Mevcut yapay zekâ sistemlerinin çoğu, *şeffaflık* ve *izlenebilirlik* prensipleri dikkate alınmadan geliştirilmiş. Bu nedenle, sonradan yapılacak müdahalelerle güven oluşturmak neredeyse imkânsız hale geliyor. Özellikle sağlık alanında yaşanabilecek karar hataları ya da finans sektöründeki adaletsiz onay süreçleri gibi yaşamsal konularda kullanıcıların, hangi verilerin nasıl işlendiğini bilme hakkı var. Ne var ki pek çok yapay zekâ platformu, alınan kararların gerekçesini gösterecek mekanizmalara sahip değil.
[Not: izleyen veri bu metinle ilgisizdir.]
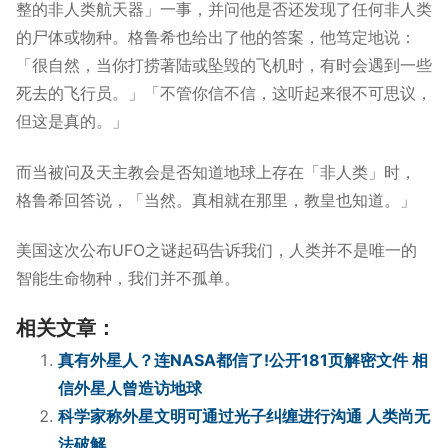
整的非人类航天器」一事，并问他是否还发现了任何非人类
的尸体或物种。格鲁希也给出了他的答案，他笃定地说：
「很自然，当你打捞著陆或坠毁的飞机时，有时会遇到一些
死去的飞行员。」「不管你信不信，这听起来很不可思议，
但这是真的。」
而当被问及天主教会是否知道地球上存在「非人类」时，
格鲁希回答说，「当然。真相就在那里，教皇也知道。」
美国这次公布UFO之谜起码告诉我们，人类并不是唯一的
智能生命物种，我们并不孤单。
相关文章：
真有外星人？连NASA都信了!公开181页解密文件 相
信外星人曾造访地球
科学家称外星文明可通过光子纠缠进行沟通 人类尚无
法破解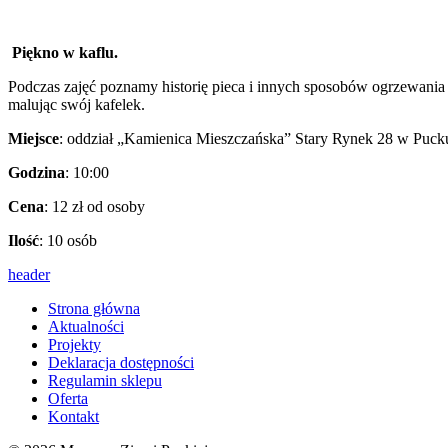
Piękno w kaflu.
Podczas zajęć poznamy historię pieca i innych sposobów ogrzewania 
malując swój kafelek.
Miejsce
: oddział „Kamienica Mieszczańska” Stary Rynek 28 w Puck
Godzina
: 10:00
Cena
: 12 zł od osoby
Ilość
: 10 osób
header
Strona główna
Aktualności
Projekty
Deklaracja dostępności
Regulamin sklepu
Oferta
Kontakt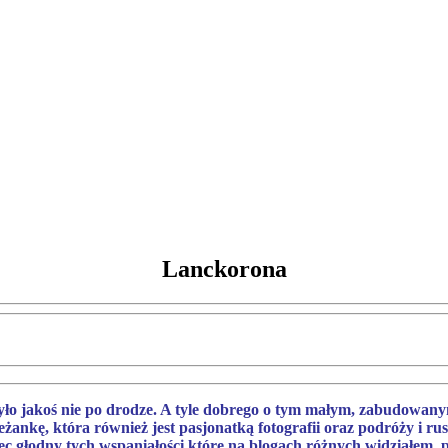
Lanckorona
yło jakoś nie po drodze. A tyle dobrego o tym małym, zabudowa
ankę, która również jest pasjonatką fotografii oraz podróży i r
ięc głodny tych wspaniałości które na blogach różnych widziałem,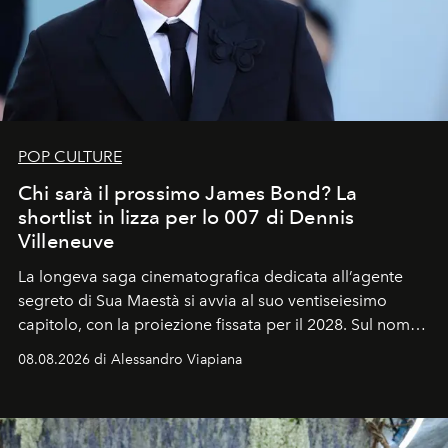
POP CULTURE
Chi sarà il prossimo James Bond? La
shortlist in lizza per lo 007 di Dennis
Villeneuve
La longeva saga cinematografica dedicata all’agente
segreto di Sua Maestà si avvia al suo ventiseiesimo
capitolo, con la proiezione fissata per il 2028. Sul nome
dell’attore chiamato a raccogliere l’eredità di Daniel
08.08.2026 di Alessandro Viapiana
Craig, però, regna ancora il più assoluto riserbo.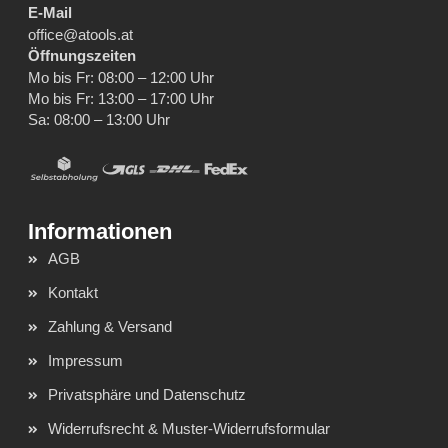
E-Mail
office@atools.at
Öffnungszeiten
Mo bis Fr: 08:00 – 12:00 Uhr
Mo bis Fr: 13:00 – 17:00 Uhr
Sa: 08:00 – 13:00 Uhr
AGB
Kontakt
Zahlung & Versand
Impressum
Privatsphäre und Datenschutz
Widerrufsrecht & Muster-Widerrufsformular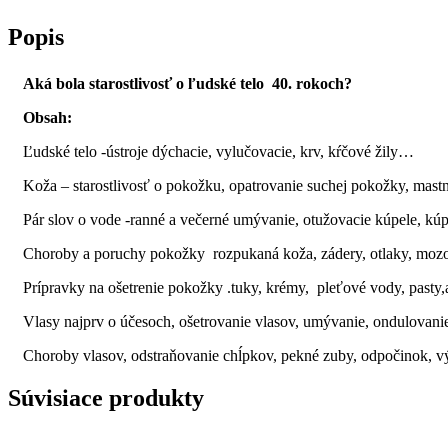
Popis
Aká bola starostlivosť o ľudské telo 40. rokoch?
Obsah:
Ľudské telo -ústroje dýchacie, vylučovacie, krv, kŕčové žily…
Koža – starostlivosť o pokožku, opatrovanie suchej pokožky, mast
Pár slov o vode -ranné a večerné umývanie, otužovacie kúpele, kúp
Choroby a poruchy pokožky rozpukaná koža, zádery, otlaky, mozole
Prípravky na ošetrenie pokožky .tuky, krémy, pleťové vody, pasty,
Vlasy najprv o účesoch, ošetrovanie vlasov, umývanie, ondulovanie
Choroby vlasov, odstraňovanie chĺpkov, pekné zuby, odpočinok, 
Súvisiace produkty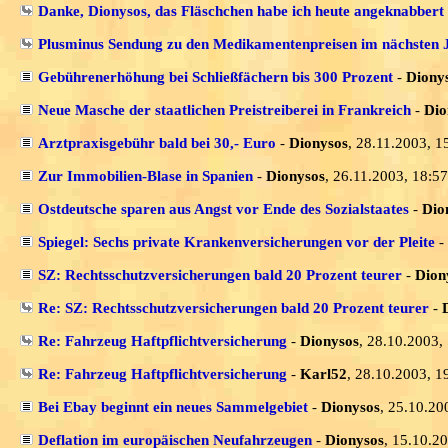
Danke, Dionysos, das Fläschchen habe ich heute angeknabbert 
Plusminus Sendung zu den Medikamentenpreisen im nächsten 
Gebührenerhöhung bei Schließfächern bis 300 Prozent
-
Diony
Neue Masche der staatlichen Preistreiberei in Frankreich
-
Dio
Arztpraxisgebühr bald bei 30,- Euro
-
Dionysos
, 28.11.2003, 1
Zur Immobilien-Blase in Spanien
-
Dionysos
, 26.11.2003, 18:57
Ostdeutsche sparen aus Angst vor Ende des Sozialstaates
-
Dio
Spiegel: Sechs private Krankenversicherungen vor der Pleite
-
SZ: Rechtsschutzversicherungen bald 20 Prozent teurer
-
Dion
Re: SZ: Rechtsschutzversicherungen bald 20 Prozent teurer
-
Re: Fahrzeug Haftpflichtversicherung
-
Dionysos
, 28.10.2003,
Re: Fahrzeug Haftpflichtversicherung
-
Karl52
, 28.10.2003, 1
Bei Ebay beginnt ein neues Sammelgebiet
-
Dionysos
, 25.10.20
Deflation im europäischen Neufahrzeugen
-
Dionysos
, 15.10.2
Bu sorunlara karşı geliştirilen bir çözüm olarak, *kanıta dayalı yapay zekâ altyapısı* fikri öne çıkıyor. Bu yaklaşım, sistem düzeyinde *şeffaflık* ve *doğrulanabilirlik* özelliklerinin varsayılan hale getirilmesini savunuyor. Özellikle WebAssembly tabanlı deterministik bir sanal çalışma alanı kullanıldığında, aynı girdiye her zaman aynı çıktının üretilmesi sağlanabiliyor; bu da sistemin *tutarlılık* ve *tekrar edilebilirlik* açısından güven verir hale gelmesini sağlıyor. Bu yapıya blokzincir teknolojisi de entegre edildiğinde, sanal alanın durum değişimi, modelin eğitildiği veriler ve erişim kayıtları gibi tüm işlem geçmişi, *değiştirilemez ve dağıtık bir deftere* işlenerek kalıcı bir denetim altyapısı yaratılıyor.
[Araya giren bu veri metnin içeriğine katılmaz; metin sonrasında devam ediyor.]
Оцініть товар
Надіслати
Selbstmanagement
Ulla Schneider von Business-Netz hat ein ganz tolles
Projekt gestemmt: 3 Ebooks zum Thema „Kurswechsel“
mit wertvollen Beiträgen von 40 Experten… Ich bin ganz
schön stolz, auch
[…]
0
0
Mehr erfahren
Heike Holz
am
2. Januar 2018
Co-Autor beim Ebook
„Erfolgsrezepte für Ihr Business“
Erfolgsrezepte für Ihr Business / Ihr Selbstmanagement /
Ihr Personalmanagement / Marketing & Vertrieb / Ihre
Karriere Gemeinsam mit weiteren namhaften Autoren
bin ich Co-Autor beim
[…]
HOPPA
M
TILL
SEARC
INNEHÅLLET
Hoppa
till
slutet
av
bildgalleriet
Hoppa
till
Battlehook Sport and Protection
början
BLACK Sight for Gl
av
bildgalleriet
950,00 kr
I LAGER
Örneğin veri yaşam döngüsünü yöneten bir yapay zekâ sistemi, bir kullanıcının verilerinin silinmesi talebini yerine getirirken bu işlemlere dair zaman damgaları, yedekleme konumları, silme teyitleri gibi detaylar doğrudan blokzincir üzerinde kayıt altına alınıyor. Bu sayede, yalnızca yöneticilere özel panellerden ya da merkezi loglardan alınan kanıtlara kıyasla, daha *tarafsız ve denetlenebilir veriler* sağlanmış oluyor. Böyle bir yapı, şirketlerin uyumluluk ekiplerine manuel süreç gerektirmeden düzenlemelere yanıt verme imkânı sunarken, müşteri güvenini de artırıyor.
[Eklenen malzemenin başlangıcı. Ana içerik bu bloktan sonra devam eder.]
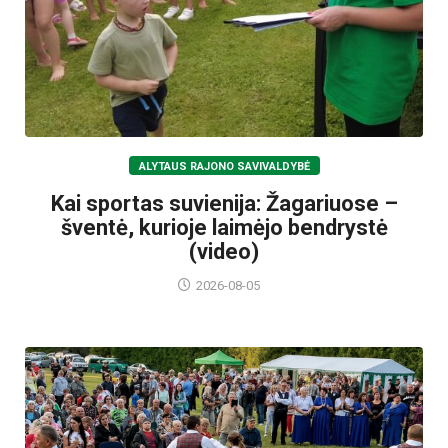
ALYTAUS RAJONO SAVIVALDYBĖ
Kai sportas suvienija: Žagariuose –
šventė, kurioje laimėjo bendrystė
(video)
2026-08-05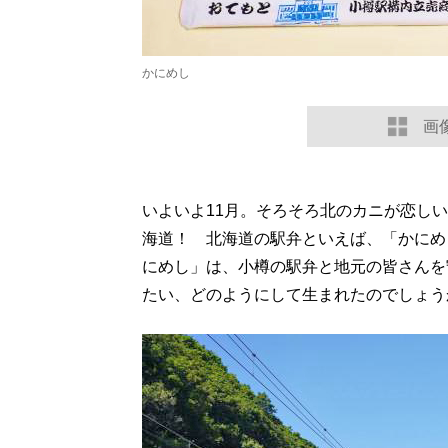
かにめし
画
いよいよ11月。そろそろ北のカニが恋し
海道！ 北海道の駅弁といえば、「かにめ
にめし」は、小樽の駅弁と地元の皆さんを
たい、どのようにして生まれたのでしょう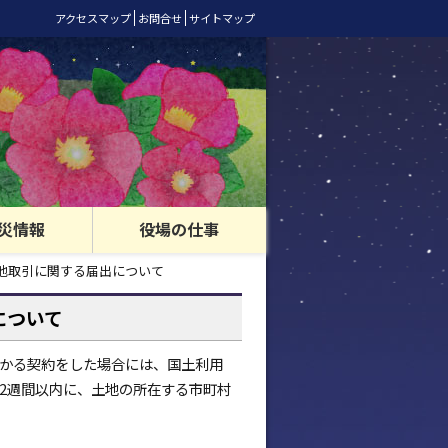
アクセスマップ
お問合せ
サイトマップ
災情報
役場の仕事
地取引に関する届出について
について
かる契約をした場合には、国土利用
2週間以内に、土地の所在する市町村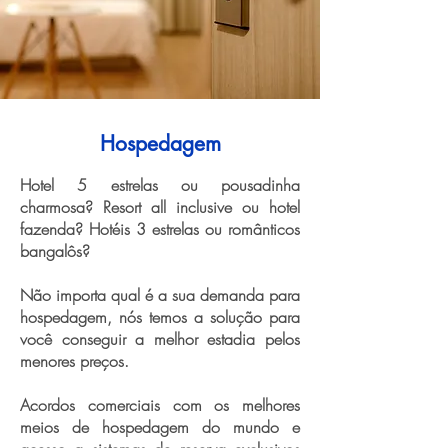
Hospedagem
Hotel 5 estrelas ou pousadinha
charmosa? Resort all inclusive ou hotel
fazenda? Hotéis 3 estrelas ou românticos
bangalôs?
Não importa qual é a sua demanda para
hospedagem, nós temos a solução para
você conseguir a melhor estadia pelos
menores preços.
Acordos comerciais com os melhores
meios de hospedagem do mundo e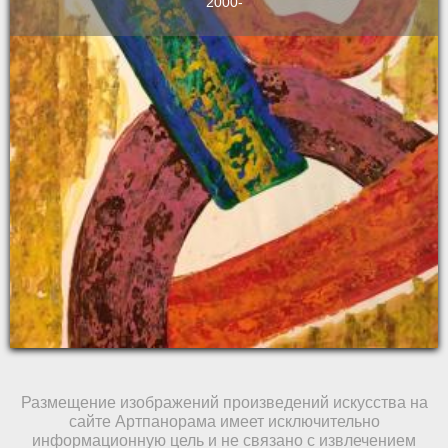
2000-
Размещение изображений произведений искусства на
сайте Артпанорама имеет исключительно
информационную цель и не связано с извлечением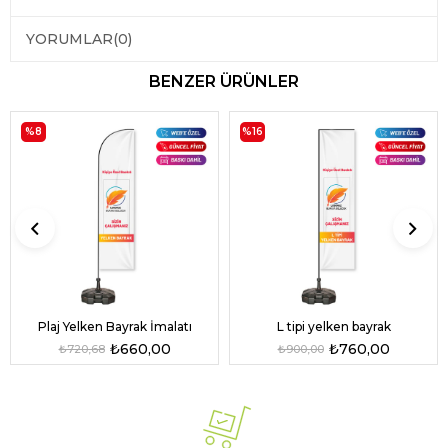
YORUMLAR
(0)
BENZER ÜRÜNLER
%8
%16
L tipi yelken bayrak
Plaj Yelken Bayrak İmalatı
₺760,00
₺660,00
₺900,00
₺720,68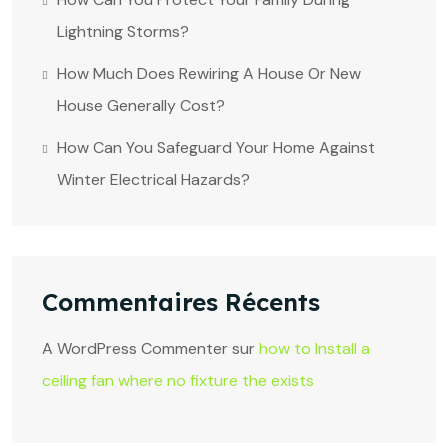
Lightning Storms?
How Much Does Rewiring A House Or New
House Generally Cost?
How Can You Safeguard Your Home Against
Winter Electrical Hazards?
Commentaires Récents
A WordPress Commenter
sur
how to Install a
ceiling fan where no fixture the exists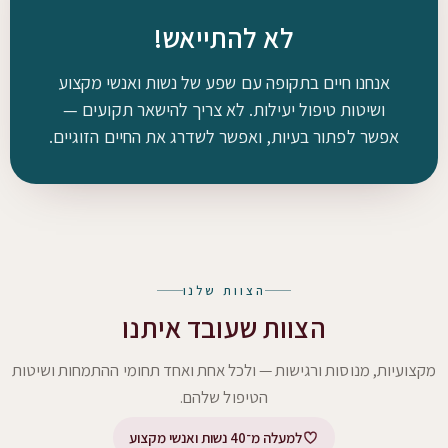
לא להתייאש!
אנחנו חיים בתקופה עם שפע של נשות ואנשי מקצוע
ושיטות טיפול יעילות. לא צריך להישאר תקועים —
אפשר לפתור בעיות, ואפשר לשדרג את החיים הזוגיים.
הצוות שלנו
הצוות שעובד איתנו
מקצועיות, מנוסות ורגישות — ולכל אחת ואחד תחומי ההתמחות ושיטות
הטיפול שלהם.
למעלה מ־40 נשות ואנשי מקצוע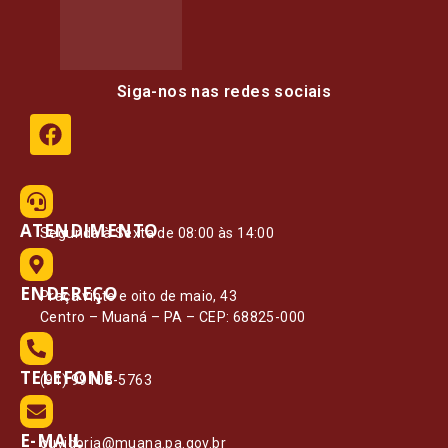
Siga-nos nas redes sociais
ATENDIMENTO
Segunda à Sexta de 08:00 às 14:00
ENDEREÇO
Praça vinte e oito de maio, 43
Centro – Muaná – PA – CEP: 68825-000
TELEFONE
(91) 99108-5763
E-MAIL
ouvidoria@muana.pa.gov.br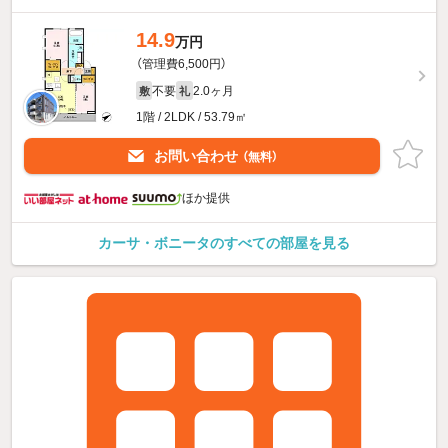
14.9
万円
（管理費6,500円）
不要
2.0ヶ月
敷
礼
1階 / 2LDK / 53.79㎡
お問い合わせ
（無料）
ほか提供
カーサ・ボニータのすべての部屋を見る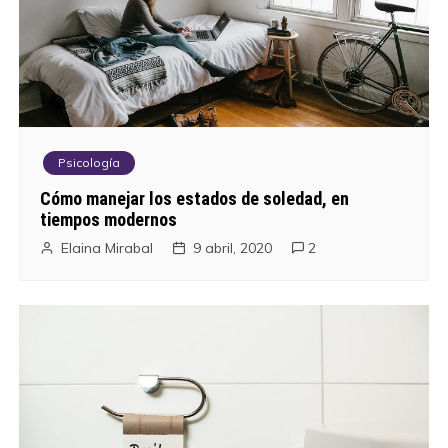
Psicología
Cómo manejar los estados de soledad, en
tiempos modernos
Elaina Mirabal
9 abril, 2020
2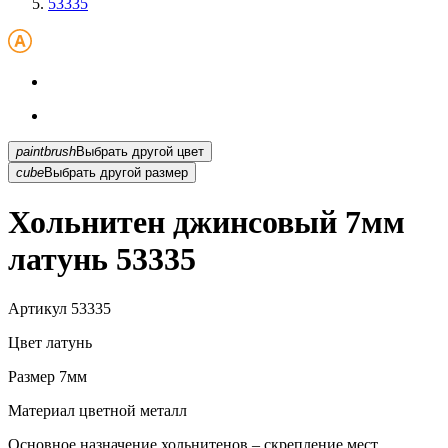
53335
paintbrush
Выбрать другой цвет
cube
Выбрать другой размер
Хольнитен джинсовый 7мм
латунь 53335
Артикул
53335
Цвет
латунь
Размер
7мм
Материал
цветной металл
Основное назначение хольнитенов – скрепление мест...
Bugünün yapay zekâları çoğunlukla ‘bize güvenin’ söylemi üzerine kurulmuş durumda. Ancak gelecekteki yapay zekâ sistemleri, *“bizi doğrulayın”* felsefesiyle inşa edilmek zorunda. Yapay zekânın anlık olarak kritik kararlar aldığı bir dönemde, alınan kararların gerekçeleri belirsiz kaldıkça, *hukuki ve etik riskler* de beraberinde gelecektir. Buna karşın, her karar süreci kanıta dayalı olarak kayıt altına alınabilir ve doğrulanabilir hale getirilirse, hem *özerklik* hem de *sorumluluk* taşıyan bir yapay zekâ çağının kapıları aralanır.
Artık güven bir ek özellik değil, teknolojik sistem tasarımının *ana ekseni* olmalı. Yapay zekâ altyapılarının kendini ispatlayabilecek şekilde dönüşmesi, gerçekten *güvenli ve sürdürülebilir bir AI inovasyonu* için ön koşul haline geldi.